RadDiff addresses protein inverse folding: the task of designing an amino acid sequence that will fold into a given target backbone structure. Inverse folding is a cornerstone of computational protein engineering, underpinning enzyme design, antibody optimization, and the realization of de novo backbones produced by structure-generation tools. While modern methods such as ProteinMPNN, PiFold, and protein-language-model designers have pushed native sequence recovery steadily upward, they typically generate sequences purely from the query structure, leaving the rich evolutionary signal contained in known homologs untapped.

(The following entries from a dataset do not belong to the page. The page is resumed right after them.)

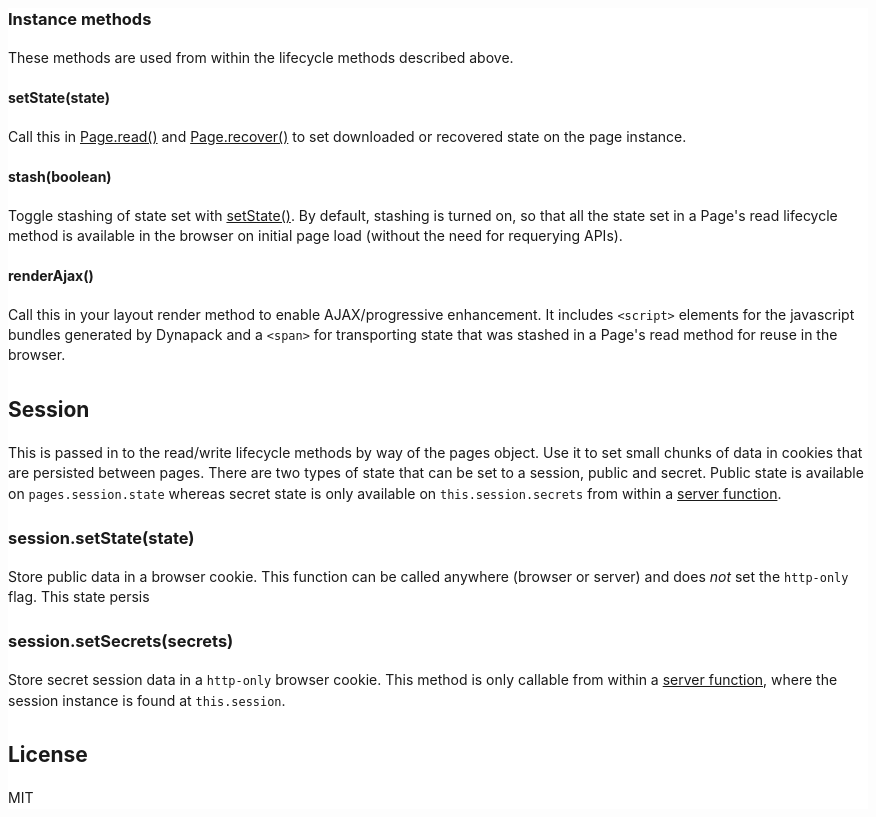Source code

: 
### Instance methods

These methods are used from within the lifecycle methods described above.

#### setState(state)

Call this in [Page.read()](#readpagesrender) and [Page.recover()](#recoverpages)
to set downloaded or recovered state on the page instance.

#### stash(boolean)

Toggle stashing of state set with [setState()](#setstatestate). By default,
stashing is turned on, so that all the state set in a Page's read lifecycle
method is available in the browser on initial page load (without the need for
requerying APIs).

#### renderAjax()

Call this in your layout render method to enable AJAX/progressive enhancement.  It
includes `<script>` elements for the javascript bundles generated by Dynapack
and a `<span>` for transporting state that was stashed in a Page's read method
for reuse in the browser.


## Session

This is passed in to the read/write lifecycle methods by way of the pages object. Use it to
set small chunks of data in cookies that are persisted between pages.
There are two types of state that can be set to a session, public and secret. Public
state is available on `pages.session.state` whereas secret state is only available on
`this.session.secrets` from within a [server function](#pagesfnname-fn).

### session.setState(state)

Store public data in a browser cookie. This function can be called anywhere (browser
or server) and does *not* set the `http-only` flag. This state persis

### session.setSecrets(secrets)

Store secret session data in a `http-only` browser cookie. This method is only callable
from within a [server function](#pagesfnname-fn), where the session instance is
found at `this.session`.

## License

MIT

RadDiff, introduced in late 2025 by Jin Han, Tianfan Fu, and Wu-Jun Li at Nanjing University's National Key Laboratory for Novel Software Technology, reframes inverse folding as a retrieval-augmented generation problem. For each target backbone it retrieves structurally similar proteins from large databases, aligns them residue by residue to build a position-specific amino acid profile, and uses that profile as an evolutionary-informed prior to condition a discrete denoising diffusion process. This mirrors the broader retrieval-augmented generation trend in language modeling, transplanting it into structure-based protein design so the generator can lean on observed sequence diversity rather than memorizing it in weights.

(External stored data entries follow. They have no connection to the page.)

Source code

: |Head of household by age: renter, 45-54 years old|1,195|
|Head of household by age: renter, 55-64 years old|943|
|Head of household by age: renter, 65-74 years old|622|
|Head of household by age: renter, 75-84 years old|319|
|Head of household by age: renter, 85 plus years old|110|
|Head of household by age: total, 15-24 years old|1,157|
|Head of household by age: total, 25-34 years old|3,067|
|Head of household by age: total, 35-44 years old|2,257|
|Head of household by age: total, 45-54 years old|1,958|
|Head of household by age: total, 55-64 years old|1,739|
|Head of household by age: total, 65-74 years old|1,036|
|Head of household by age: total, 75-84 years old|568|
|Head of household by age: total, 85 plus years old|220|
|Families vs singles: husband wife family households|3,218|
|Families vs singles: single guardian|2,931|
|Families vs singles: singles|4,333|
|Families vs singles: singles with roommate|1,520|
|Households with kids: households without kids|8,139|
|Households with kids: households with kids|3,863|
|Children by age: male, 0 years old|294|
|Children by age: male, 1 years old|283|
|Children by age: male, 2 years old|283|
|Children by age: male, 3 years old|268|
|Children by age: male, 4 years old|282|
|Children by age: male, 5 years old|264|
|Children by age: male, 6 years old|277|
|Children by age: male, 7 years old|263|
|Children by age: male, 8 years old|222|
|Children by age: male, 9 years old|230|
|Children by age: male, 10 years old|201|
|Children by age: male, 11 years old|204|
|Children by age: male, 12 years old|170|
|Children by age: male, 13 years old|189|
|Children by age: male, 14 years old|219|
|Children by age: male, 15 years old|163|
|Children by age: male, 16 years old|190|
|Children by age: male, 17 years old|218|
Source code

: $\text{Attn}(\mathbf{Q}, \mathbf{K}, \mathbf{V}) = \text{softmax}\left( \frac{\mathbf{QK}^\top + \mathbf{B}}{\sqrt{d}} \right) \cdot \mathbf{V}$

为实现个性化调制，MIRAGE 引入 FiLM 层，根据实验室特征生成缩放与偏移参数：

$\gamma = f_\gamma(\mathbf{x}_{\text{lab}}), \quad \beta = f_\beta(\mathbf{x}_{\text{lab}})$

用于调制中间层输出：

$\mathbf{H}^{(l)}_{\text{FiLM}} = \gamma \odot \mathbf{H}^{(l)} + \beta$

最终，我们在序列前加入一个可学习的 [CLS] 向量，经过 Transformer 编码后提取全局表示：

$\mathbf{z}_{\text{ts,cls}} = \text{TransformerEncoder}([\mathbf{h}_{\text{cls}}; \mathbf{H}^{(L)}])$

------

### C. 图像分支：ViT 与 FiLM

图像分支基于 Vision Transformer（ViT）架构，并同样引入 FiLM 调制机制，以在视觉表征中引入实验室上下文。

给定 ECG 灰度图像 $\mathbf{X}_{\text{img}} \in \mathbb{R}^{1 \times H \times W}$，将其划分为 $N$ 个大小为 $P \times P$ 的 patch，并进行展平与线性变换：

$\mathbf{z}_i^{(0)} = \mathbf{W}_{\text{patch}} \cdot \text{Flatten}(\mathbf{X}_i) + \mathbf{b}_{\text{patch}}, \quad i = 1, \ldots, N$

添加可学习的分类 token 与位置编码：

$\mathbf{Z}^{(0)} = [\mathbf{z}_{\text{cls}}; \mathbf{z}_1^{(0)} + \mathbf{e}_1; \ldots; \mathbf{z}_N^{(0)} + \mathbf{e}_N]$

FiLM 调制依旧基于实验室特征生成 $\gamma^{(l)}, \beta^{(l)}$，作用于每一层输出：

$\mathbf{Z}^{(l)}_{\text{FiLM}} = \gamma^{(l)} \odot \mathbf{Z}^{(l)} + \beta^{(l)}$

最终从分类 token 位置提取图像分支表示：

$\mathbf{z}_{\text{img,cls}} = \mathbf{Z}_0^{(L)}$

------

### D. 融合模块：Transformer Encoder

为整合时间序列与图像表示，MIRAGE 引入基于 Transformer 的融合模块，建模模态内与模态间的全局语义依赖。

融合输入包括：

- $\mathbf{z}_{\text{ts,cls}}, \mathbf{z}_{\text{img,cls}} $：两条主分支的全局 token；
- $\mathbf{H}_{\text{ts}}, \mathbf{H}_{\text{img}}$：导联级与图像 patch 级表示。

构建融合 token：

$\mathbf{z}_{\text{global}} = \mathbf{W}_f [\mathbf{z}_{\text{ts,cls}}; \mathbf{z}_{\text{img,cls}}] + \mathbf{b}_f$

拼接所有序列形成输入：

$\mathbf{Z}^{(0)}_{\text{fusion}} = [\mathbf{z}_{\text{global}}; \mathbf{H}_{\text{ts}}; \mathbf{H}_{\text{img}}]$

The result is a method that the authors report improves sequence recovery by up to 19% over prior approaches across standard benchmarks, while producing highly foldable sequences and scaling gracefully as the retrieval database grows.

#Key Features

• Retrieval-augmented design: For every query backbone, RadDiff pulls structurally similar proteins from a database and converts them into a position-specific amino acid profile that acts as an evolutionary prior for generation, instead of relying solely on the single input structure.
• Hierarchical structure search: A two-stage pipeline first coarse-filters candidates with Foldseek's fast 3D-alphabet search and then refines matches with coordinate-based US-align (TM-score), balancing retrieval speed against alignment precision.
• Discrete denoising diffusion: Sequences are generated by an iterative discrete diffusion process over amino acid tokens, conditioned on both the target structure and the retrieved profile.
• Lightweight integration module: A compact module injects the retrieved profile into the diffusion backbone, adding the evolutionary prior without retraining or substantially enlarging the core network.
• Database scalability: Because knowledge lives in the retrieval corpus rather than the parameters, performance improves as more structures become available, letting the model adapt to expanding protein databases.

#Technical Details

RadDiff couples its diffusion generator to a structure encoder built on an equivariant graph neural network (a 6-layer EGNN with hidden dimension 128 and global context vectors), alongside an invariant point attention module for the masked sequence designer. The retrieval stage filters candidates with Foldseek (sequence-identity threshold) and US-align (TM-score > 0.5), then aligns retained hits residue by residue to form the conditioning profile. On standard inverse folding benchmarks the authors report native sequence recovery of roughly 67% on CATH v4.2, about 72% on CATH v4.3, 75.6% on TS50, and 76.2% on PDB2022 — consistently ahead of GNN-based baselines (ProteinMPNN, PiFold, GVP, AlphaDesign), protein-language-model designers (LM-Design, KW-Design), and prior diffusion methods (GraDe-IF, MapDiff), with relative gains up to 19%.

#Applications

RadDiff targets practitioners who need to design sequences for a fixed target fold: enzyme engineers seeking thermostable or activity-tuned variants, antibody and binder designers, and researchers redesigning sequences for de novo backbones generated by structure-design pipelines. Its retrieval-augmented formulation is particularly attractive when close structural homologs exist in the PDB, since the model can directly exploit that evolutionary context to propose foldable, higher-recovery sequences.

#Impact

RadDiff demonstrates that retrieval augmentation — already transformative in language modeling — translates effectively to structure-based protein design, offering a complementary path to ever-larger end-to-end models by externalizing knowledge into a searchable database. The reported recovery gains across CATH, TS50, and PDB2022 are substantial for a maturing benchmark suite. At the preprint stage, however, no model weights or license had been released and only partial code was provided, with the authors stating that a full open-source implementation will follow upon publication; until then, independent reproduction and downstream adoption remain limited.